(Originally published 6/6/17)
When Kojak starring Telly Savalas debuted in October
24, 1973, I was in the sixth grade at St. John’s grammar school in the Bronx.
Pleading nolo contendere to charges of having accepted bribes while
governor of Maryland, Vice President Spiro Agnew had resigned exactly two weeks
earlier. President Richard Nixon’s infamous “Saturday Night Massacre” had
occurred several days before. And a whole lot was happening in New York
City, too, with Mayor John Lindsay in the final two months of his second term
as mayor of the city Theofilides “Theo” Kojak valiantly endeavored to keep
safe.
In the broader historical picture, the 1970s were not good
years for the Big Apple. A fiscal crisis and layoffs of city employees,
including cops, left the metropolis dirtier and less safe than it had ever
been. My favorite decade is nonetheless the groovy 1970s. And it isn’t because of the
increases in crime and grime. Where I grew up, Kingsbridge, there was a fair
share of both, but it was notwithstanding a great neighborhood to be a kid. The
old-fashioned urban childhood still existed then, but its days were definitely
numbered. Simply understood, we spent an awful lot of time in the great
outdoors back then—winter, spring, summer, and fall—and weren’t preoccupied with technological
devices that had yet to be invented.
Along with The Rockford Files, Kojak is my
favorite TV detective show of all-time. On the boxes of the recently-released Kojak DVD sets
I just purchased, the character is referred to as “Bald, bold, and badass.”

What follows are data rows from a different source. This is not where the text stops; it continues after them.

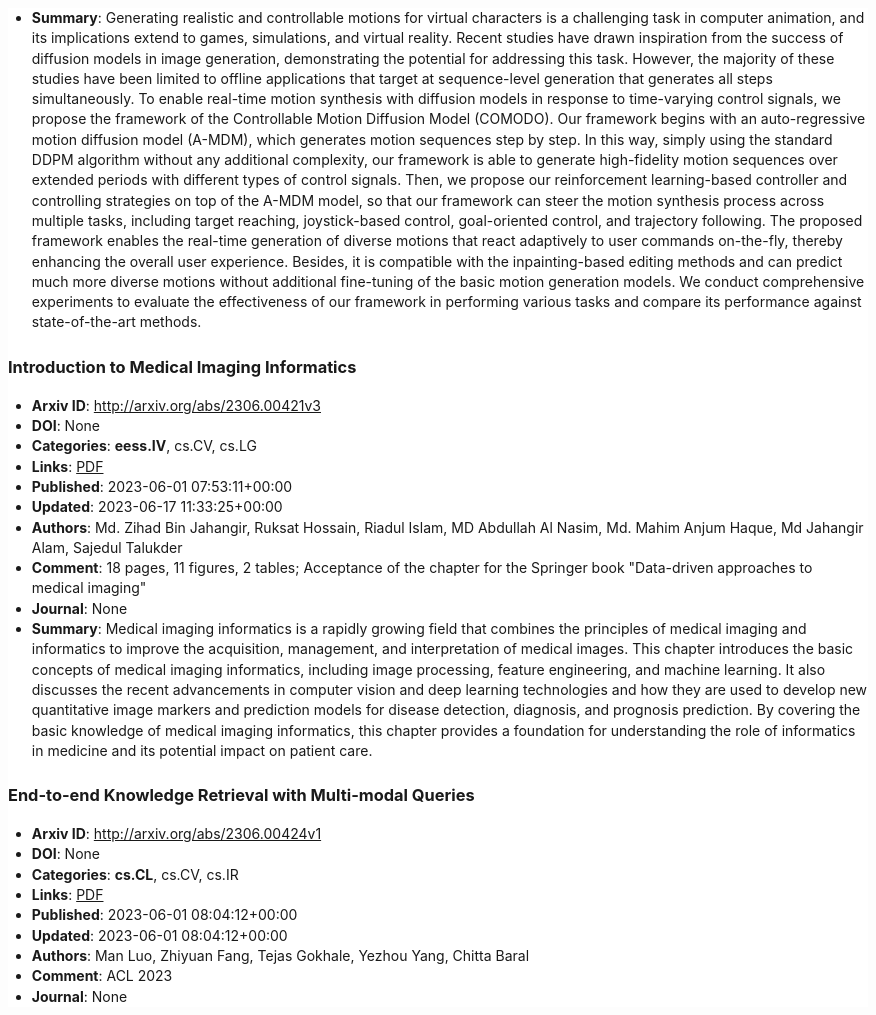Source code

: - **Summary**: Generating realistic and controllable motions for virtual characters is a challenging task in computer animation, and its implications extend to games, simulations, and virtual reality. Recent studies have drawn inspiration from the success of diffusion models in image generation, demonstrating the potential for addressing this task. However, the majority of these studies have been limited to offline applications that target at sequence-level generation that generates all steps simultaneously. To enable real-time motion synthesis with diffusion models in response to time-varying control signals, we propose the framework of the Controllable Motion Diffusion Model (COMODO). Our framework begins with an auto-regressive motion diffusion model (A-MDM), which generates motion sequences step by step. In this way, simply using the standard DDPM algorithm without any additional complexity, our framework is able to generate high-fidelity motion sequences over extended periods with different types of control signals. Then, we propose our reinforcement learning-based controller and controlling strategies on top of the A-MDM model, so that our framework can steer the motion synthesis process across multiple tasks, including target reaching, joystick-based control, goal-oriented control, and trajectory following. The proposed framework enables the real-time generation of diverse motions that react adaptively to user commands on-the-fly, thereby enhancing the overall user experience. Besides, it is compatible with the inpainting-based editing methods and can predict much more diverse motions without additional fine-tuning of the basic motion generation models. We conduct comprehensive experiments to evaluate the effectiveness of our framework in performing various tasks and compare its performance against state-of-the-art methods.



### Introduction to Medical Imaging Informatics
- **Arxiv ID**: http://arxiv.org/abs/2306.00421v3
- **DOI**: None
- **Categories**: **eess.IV**, cs.CV, cs.LG
- **Links**: [PDF](http://arxiv.org/pdf/2306.00421v3)
- **Published**: 2023-06-01 07:53:11+00:00
- **Updated**: 2023-06-17 11:33:25+00:00
- **Authors**: Md. Zihad Bin Jahangir, Ruksat Hossain, Riadul Islam, MD Abdullah Al Nasim, Md. Mahim Anjum Haque, Md Jahangir Alam, Sajedul Talukder
- **Comment**: 18 pages, 11 figures, 2 tables; Acceptance of the chapter for the
  Springer book "Data-driven approaches to medical imaging"
- **Journal**: None
- **Summary**: Medical imaging informatics is a rapidly growing field that combines the principles of medical imaging and informatics to improve the acquisition, management, and interpretation of medical images. This chapter introduces the basic concepts of medical imaging informatics, including image processing, feature engineering, and machine learning. It also discusses the recent advancements in computer vision and deep learning technologies and how they are used to develop new quantitative image markers and prediction models for disease detection, diagnosis, and prognosis prediction. By covering the basic knowledge of medical imaging informatics, this chapter provides a foundation for understanding the role of informatics in medicine and its potential impact on patient care.



### End-to-end Knowledge Retrieval with Multi-modal Queries
- **Arxiv ID**: http://arxiv.org/abs/2306.00424v1
- **DOI**: None
- **Categories**: **cs.CL**, cs.CV, cs.IR
- **Links**: [PDF](http://arxiv.org/pdf/2306.00424v1)
- **Published**: 2023-06-01 08:04:12+00:00
- **Updated**: 2023-06-01 08:04:12+00:00
- **Authors**: Man Luo, Zhiyuan Fang, Tejas Gokhale, Yezhou Yang, Chitta Baral
- **Comment**: ACL 2023
- **Journal**: None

That’s a contemporary hipster’s description of Lieutenant Kojak, who was wont
to say to a bad guy, “Cootchie-cootchie-coo,” while not-so-gently pulling on
his cheek. He was the epitome of cool in his Bailey Gentry fedora, spiffy
three-piece suits, and stylish sunglasses.
I liked Kojak for a variety of reasons, not the least
of which was its New York ambiance. McCloud just didn’t do it for me! It
didn’t matter to me that the episodes were largely filmed in Los Angeles and at
Universal Studios. Kojak and company visited The Twilight Zone street,
as I call it, too many times to count. You know the street: the bars are named
just bars and the jewelry stores, just jewelry stores. I wasn’t
even bothered that the stock shots of Kojak driving around Manhattan frequently
didn’t jibe with where he was actually going in the scripts. I remember him
heading north on the West Side Highway to go to Brooklyn.
So, does Kojak hold up for me more than forty years
later? In my opinion, Telly Savalas punctuating his sentences with his Tootsie
Roll Pop is timeless. Flipping an organized crime boss out of his chair never
gets old. The Hollywood streets and edifices can be a bit off putting,
I know. Floodlights in the windows of building exteriors don’t exactly enhance
nighttime realism. And location shots filmed in Los Angeles that attempt to
pass for Manhattan never work. Fortunately, the middle seasons of Kojak—which
represent the best of the show—filmed a little more in New York itself.
In fact, season three’s two-hour debut episode, “A Question
of Answers,” is filmed entirely in New York and features guest stars Eli
Wallach, F. Murray Abraham, Jerry Orbach, Jennifer Warren, and Michael V.
Gazzo, who plays a hooligan loan shark. The year prior, Gazzo won a Best
Supporting Actor Oscar for his portrayal of Frankie Pentangeli in The
Godfather: Part II. In the Kojak episode, there is a scene of
Savalas and Gazzo in a parking lot just north of the Twin Towers along the
Hudson River. That’s what that area was like in 1975. Run down and atmospheric
with parking lots—in some instances—on property now gentrified beyond
recognition. A footnote on the season three opener is that Telly Savalas’s
brother, George Savalas, who played Detective Stavros, is finally credited with
his full name, instead of “Demosthenes,” his middle name, which was used in the
first two seasons’ credits.
Theo Kojak could do no wrong then and now, with one
exception that I’ve gleaned in watching the old shows. So far, I’ve seen him
toss his lollipop wrapper off a building rooftop, throw its stick on the
sidewalk, and fling an unlit cigarette of Eli Wallach’s into the Hudson River. He has also placed his empty coffee up atop a fire hydrant upon exiting his
car. It was the dirty 1970s after all.
One final word on Kojak’s legacy: The coolest cop is
part of the Urban Dictionary. “To drive straight into a parking space,
improbably available right outside the place you were headed,” which Kojak
consistently did at crime scenes, midtown hotels, busy courthouses and
apartment buildings, is thusly named. You have “kojaked” if you are so
fortunate in your travels to find such an ideal parking spot.